10. For example: “securitization specialists working at investment banks were just like everybody else” (53), which implies symmetry of information; “There is no trickery by intermediaries in this model” (87), which ignores the parliamentary and judiciary evidence that has emerged since 2008, while implying that everyone’s interests were aligned; and both “investment banks and rating agencies relied on incorrect models to value MBS and especially CdOs… underestimating the correlation in the defaults of individual mortgages” (55), which implies that the top managers in the best paid firms of the world were not aware of basic features of basic portfolio asset management models, such as the diversification of idiosyncratic and systematic risk as it is taught in the CAPM model in any MBA course in the world.

11. For example, in discussing the excessive creation of MBS, “push” factors (intermediaries wanting to maximize returns and engaging in all described practices, including creating excess AAA debt out of a pool of mortgages, expanding the pool of mortgages to subprime in order to create fodder for debt/MBS, retaining all the risky equity on their balance sheet in view of a positive economic outlook) are mostly ignored, while much of the drive is portrayed as coming from the “pull” factor: e.g., investors wanting a safe debt.

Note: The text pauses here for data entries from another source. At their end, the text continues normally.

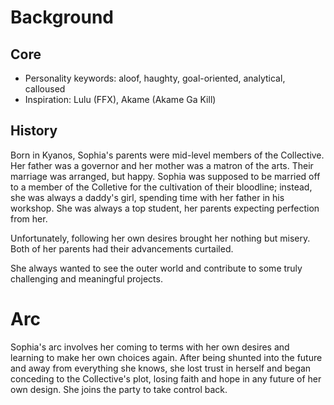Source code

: # Background

## Core
- Personality keywords: aloof, haughty, goal-oriented, analytical, calloused
- Inspiration: Lulu (FFX), Akame (Akame Ga Kill)

## History

Born in Kyanos, Sophia's parents were mid-level members of the Collective. Her father was a governor and her mother was a matron of the arts. Their marriage was arranged, but happy. Sophia was supposed to be married off to a member of the Colletive for the cultivation of their bloodline; instead, she was always a daddy's girl, spending time with her father in his workshop. She was always a top student, her parents expecting perfection from her.

Unfortunately, following her own desires brought her nothing but misery. Both of her parents had their advancements curtailed.

She always wanted to see the outer world and contribute to some truly challenging and meaningful projects.

# Arc

Sophia's arc involves her coming to terms with her own desires and learning to make her own choices again. After being shunted into the future and away from everything she knows, she lost trust in herself and began conceding to the Collective's plot, losing faith and hope in any future of her own design. She joins the party to take control back.


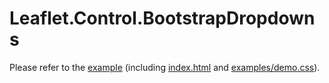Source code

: # Leaflet.Control.BootstrapDropdowns
Please refer to the [example](https://mfhsieh.github.io/leaflet-bootstrap-dropdowns/) (including [index.html](https://github.com/mfhsieh/leaflet-bootstrap-dropdowns/blob/main/index.html) and [examples/demo.css](https://github.com/mfhsieh/leaflet-bootstrap-dropdowns/blob/main/examples/demo.css)).
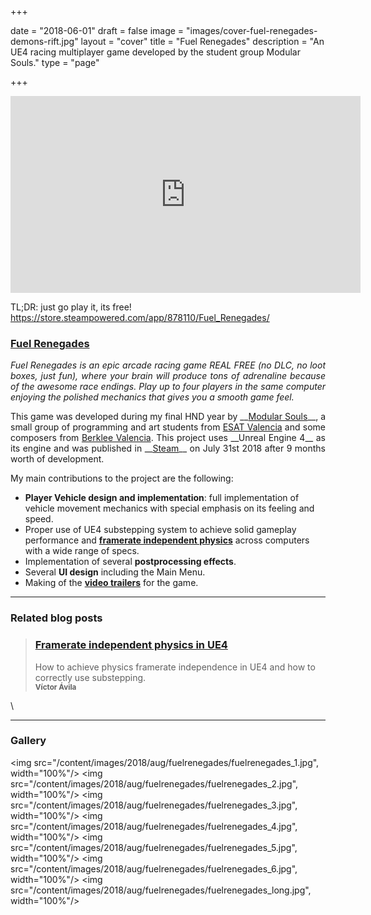 +++

date = "2018-06-01"
draft = false
image = "images/cover-fuel-renegades-demons-rift.jpg"
layout = "cover"
title = "Fuel Renegades"
description = "An UE4 racing multiplayer game developed by the student group Modular Souls."
type = "page"

+++

<iframe width="560" height="315" src="https://www.youtube.com/embed/N2RG6a8gLr0" frameborder="0" allow="autoplay; encrypted-media" allowfullscreen></iframe>

>>
TL;DR: just go play it, its free! https://store.steampowered.com/app/878110/Fuel_Renegades/


### <a href="https://store.steampowered.com/app/878110/Fuel_Renegades/" target="_blank">Fuel Renegades</a>

<p align="justify">
<i>Fuel Renegades is an epic arcade racing game REAL FREE (no DLC, no loot boxes, just fun), where your brain will produce tons of adrenaline because of the awesome race endings. Play up to four players in the same computer enjoying the polished mechanics that gives you a smooth game feel.</i>
</p>

<p align="justify">
This game was developed during my final HND year by __<a href="https://twitter.com/ModularSouls/" target="_blank">Modular Souls</a>__, a small group of programming and art students from <a href="https://www.esat.es/" target="_blank">ESAT Valencia</a> and some composers from <a href="https://valencia.berklee.edu/" target="_blank">Berklee Valencia</a>. This project uses __Unreal Engine 4__ as its engine and was published in __<a href="https://store.steampowered.com/app/878110/Fuel_Renegades/" target="_blank">Steam</a>__ on July 31st 2018 after 9 months worth of development.
</p>
My main contributions to the project are the following:

 - __Player Vehicle design and implementation__: full implementation of vehicle movement mechanics with special emphasis on its feeling and speed.
 - Proper use of UE4 substepping system to achieve solid gameplay performance and __<a href="/post/framerate-independent-physics-in-ue4/" target="_blank">framerate independent physics</a>__ across computers with a wide range of specs.
 - Implementation of several __postprocessing effects__.
 - Several __UI design__ including the Main Menu.
 - Making of the __<a href="https://www.youtube.com/watch?v=N2RG6a8gLr0&list=PLxMwOQRJc15dLQrO0z1oc9JuXMaoGPlXd" target="_blank">video trailers</a>__ for the game.

---
### Related blog posts

>### [Framerate independent physics in UE4][1]
>How to achieve physics framerate independence in UE4 and how to correctly use substepping.
>	<br><small><b>Víctor Ávila</b></small>

[1]: /post/framerate-independent-physics-in-ue4/
\

---
### Gallery

<img src="/content/images/2018/aug/fuelrenegades/fuelrenegades_1.jpg", width="100%"/>
<img src="/content/images/2018/aug/fuelrenegades/fuelrenegades_2.jpg", width="100%"/>
<img src="/content/images/2018/aug/fuelrenegades/fuelrenegades_3.jpg", width="100%"/>
<img src="/content/images/2018/aug/fuelrenegades/fuelrenegades_4.jpg", width="100%"/>
<img src="/content/images/2018/aug/fuelrenegades/fuelrenegades_5.jpg", width="100%"/>
<img src="/content/images/2018/aug/fuelrenegades/fuelrenegades_6.jpg", width="100%"/>
<img src="/content/images/2018/aug/fuelrenegades/fuelrenegades_long.jpg", width="100%"/>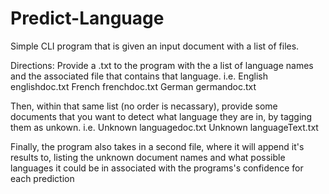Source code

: # Predict-Language
Simple CLI program that is given an input document with a list of files. 

Directions: Provide a .txt to the program with the a list of language names and the associated file that contains that language.
i.e. 
English englishdoc.txt
French frenchdoc.txt
German germandoc.txt

Then, within that same list (no order is necassary), provide some documents that you want to detect what language they are in, by tagging them as unkown.
i.e.
Unknown languagedoc.txt
Unknown languageText.txt

Finally, the program also takes in a second file, where it will append it's results to, listing the unknown
document names and what possible languages it could be in associated with the programs's confidence for each prediction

12. For example, by not mentioning that credit agencies were harshly criticized in US congressional reports for failing to adhere to their own credit-rating standards and falling short on their pledge of transparency, accepting to rate AAA assets they knew were much riskier. In particular, the U.S. Senate released documents showing how employees at Moody’s and at S&P were aware of housing market troubles well before the massive downgrades in July 2007 (House Committee Meeting— “Credit Rating Agencies and the Financial Crisis,” October 22, 2008).

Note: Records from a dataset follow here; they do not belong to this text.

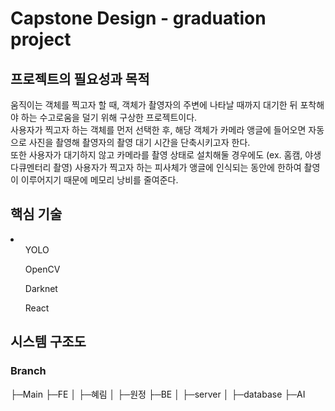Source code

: <h1>Capstone Design - graduation project</h1>

<h2>프로젝트의 필요성과 목적</h2>
움직이는 객체를 찍고자 할 때, 객체가 촬영자의 주변에 나타날 때까지 대기한 뒤 포착해야 하는 수고로움을 덜기 위해 구상한 프로젝트이다.<br>
사용자가 찍고자 하는 객체를 먼저 선택한 후, 해당 객체가 카메라 앵글에 들어오면 자동으로 사진을 촬영해 촬영자의 촬영 대기 시간을 단축시키고자 한다.<br>
또한 사용자가 대기하지 않고 카메라를 촬영 상태로 설치해둘 경우에도 (ex. 홈캠, 야생 다큐멘터리 촬영) 사용자가 찍고자 하는 피사체가 앵글에 인식되는 동안에 한하여 촬영이 이루어지기 때문에 메모리 낭비를 줄여준다.

<h2>핵심 기술</h2>
<li>
  <ul>YOLO</ul>
  <ul>OpenCV</ul>
  <ul>Darknet</ul>
  <ul>React</ul>
  
<h2>시스템 구조도</h2>

<h3>Branch</h3>
├─Main
├─FE
│  ├─혜림
│  ├─원정
├─BE
│  ├─server
│  ├─database
├─AI 

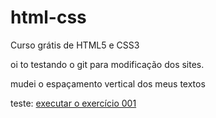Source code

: # html-css
 Curso grátis de HTML5 e CSS3

oi to testando o git para modificação dos sites.

mudei o espaçamento vertical dos meus textos

teste: <a href="https://ctrl-ryan.github.io/html-css/exercícios/d001">executar o exercício 001</a>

13. While it is commonly recognized that extraordinarily few have been formally charged for their role in the 2008 financial crisis, journalistic sources suggest that the US Securities and Exchange Commission still brought charges against more than 150 people and institutions in the four years after 2008. All in all, the Financial Times found that 47 bankers from 7 countries went to jail worldwide for their role in the financial crisis (https://ig.ft.com/jailed-bankers/). By comparison, following the savings and loan crises of the 1980s and early 1990s, more than 1,000 bankers were convicted by the U.S. Justice Department alone.

14. In 2011, the U.S. Financial Crisis Inquiry Commission concluded that “many of these [financial] institutions acted recklessly” and that the “financial crisis was avoidable” if only financial institutions would not have engaged in “predatory lending practices, dramatic increases in household mortgage debt, exponential growth in financial firms’ trading activities.” They also pointed at the fact that credit ratings agencies “were key enablers of the financial meltdown.” Crucially, the Commission recognized the role of “widespread failures in financial regulations” due to “more than 30 years of deregulation and reliance on self-regulation.” (“Financial Crisis Was Avoidable, Inquiry Finds,” The New York Times, January 25, 2011).